Quilotoa is a weird tiny village whose existence is pretty much only justified by the lake that formed there 200 years ago and the tourism created by it. The lake is stunning though – a proper stereotypical volcanic crater that looked to me like it ought to have dinosaurs roaming around it. I had a great half an hour stomping down into the crater to reach the water and a puffing, panting and wheezing hour climbing back up to the rim. Below are a few of the many many pictures I took – the colour of the lake changes constantly throughout the day.
I think the purple plants in foreground are quinoa which grows wild here as well as being cultivated
It gets very cold there because of the altitude, but I spent a cosy night in a hostel with a group of cyclists crushed under a cosy mountain of blankets. I've concluded that one of the reasons for my settling in Scotland must be my love of the cold. I'm so much happier with 4 layers on in a cold wind than in the baking sun. People here seem to hate it. I had an amusing conversation with the elderly lady next to me on the sweltering bus to the Quilotoa when I opened the window, assuming everyone would want to reduce the heat and the smell of the two children being sick next to us. She told me that it was dangerous to open the window when the bus was ascending to altitude because the cold high altitude air would rush in suddenly and make us sick. I couldn't help noticing she was wearing what looked like 5 layers of wool whilst I was in a thin t-shirt. I suppose its just what you're used to.

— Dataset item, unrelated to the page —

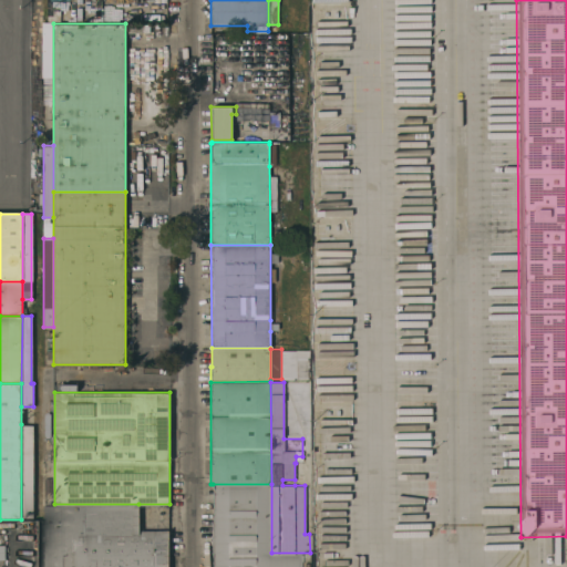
[(21,424),(33,424),(33,519),(21,519),(21,424)]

Buses here are a lot more entertaining than buses in the UK. There are always people leaping and off to sell you strange plastic bags of food and other weird and wonderful products. Lots of them do a huge long sales pitch where they apologise loudly for the inconvenience but explain that they would other wise be unemployed and have a large family to support etc...then launch into a mammoth monologue about the merits of whatever product they are selling.
On the first bus of the weekend where a guy was selling cereal bars I stupidly made the resolution to buy one of whatever such vendors were selling in a sort of solidarity like buying the Big Issue. I stuck to my decision when the second guy got on selling pirate dvds (Volver) but quickly revoked my pact when the third guy began peddling a packet of herbs to cleanse men's urinary system and improve their sex drive. The 4th guy pushing children's literacy text book reinfirced my decision to be a bit selective in my solidarity.
Apart from the heat and the vomit though, the journey there was interesting to see all the tiny villages on route and the amazing patchwork of fields of cereals which reach to the very tops of mountains which would be bare in Scotland. I got a much better (and pleasantly cold) view on the way back in the back of a pickup truck.
Vertical agriculture
Other than that I have been working and settling into the mundane office realities which seem to be one of the few things that is the same in Quito and Edinburgh – setting up and fixing glitches in email accounts, writing budgets and workplans, cursing slow internet connections and fiddling around with tables in excel.